On Debian and Ubuntu, the language based traineddata packages are named `tesseract-ocr-LANG` where LANG is the three letter language code eg. tesseract-ocr-eng (English language), tesseract-ocr-hin (Hindi language), etc.
On Debian and Ubuntu, the script based traineddata packages are named `tesseract-ocr-script-SCRIPT` where SCRIPT is the four letter script code eg. tesseract-ocr-script-latn (Latin Script), tesseract-ocr-script-deva (Devanagari Script), etc.
For Latin-based languages, the existing model data provided has been trained on about 400000 textlines spanning about 4500 fonts. For other scripts, not so many fonts are available, but they have still been trained on a similar number of textlines. eg. Latin ~4500 fonts, Devanagari ~50 fonts, Kannada 15.
With a theory that poor accuracy on test data and over-fitting on training data was caused by the lack of fonts, the training data has been mixed with English, so that some of the font diversity might generalize to the other script.

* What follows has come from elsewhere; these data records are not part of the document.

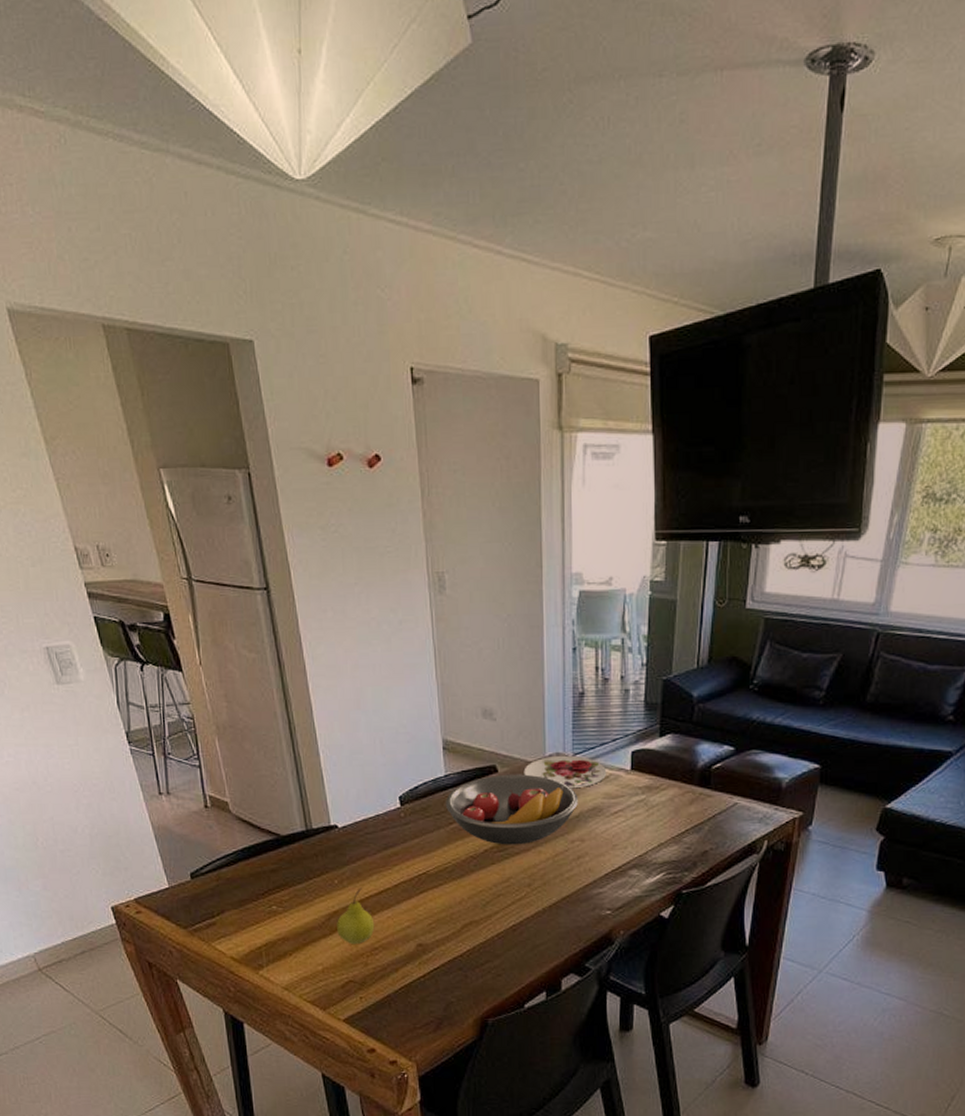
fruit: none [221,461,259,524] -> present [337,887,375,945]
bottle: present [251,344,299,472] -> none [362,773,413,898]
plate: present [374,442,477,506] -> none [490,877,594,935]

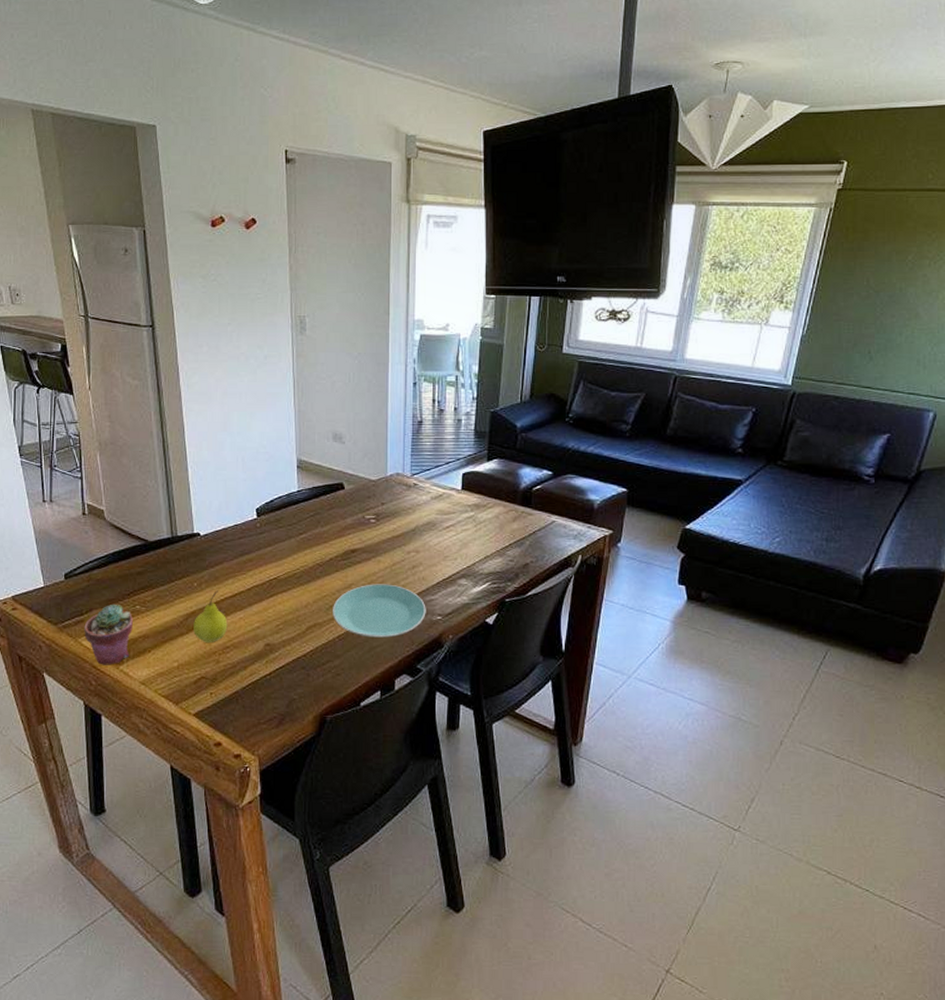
potted succulent: none [217,905,270,970] -> present [84,605,133,665]
fruit bowl: present [445,774,578,845] -> none [296,491,414,555]
plate: none [490,877,594,935] -> present [333,584,426,638]
plate: present [523,756,607,789] -> none [367,476,441,505]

The overall effect was slightly positive, hence the script models include English language also.
### Example - jpn and Japanese
**'jpn'** contains whatever appears on the www that is labelled as the language, trained only with fonts that can render Japanese.
**Japanese** contains all the languages that use that script (in this case just the one) PLUS English.The resulting model is trained with a mix of both training sets, with the expectation that some of the generalization to 4500 English training fonts will also apply to the other script that has a lot less.
**'jpn_vert'** is trained on text rendered vertically (but the image is rotated so the long edge is still horizontal).
**'jpn'** loads **'jpn_vert'** as a secondary language so it can try it in case the text is rendered vertically. This seems to work most of the time as a reasonable solution.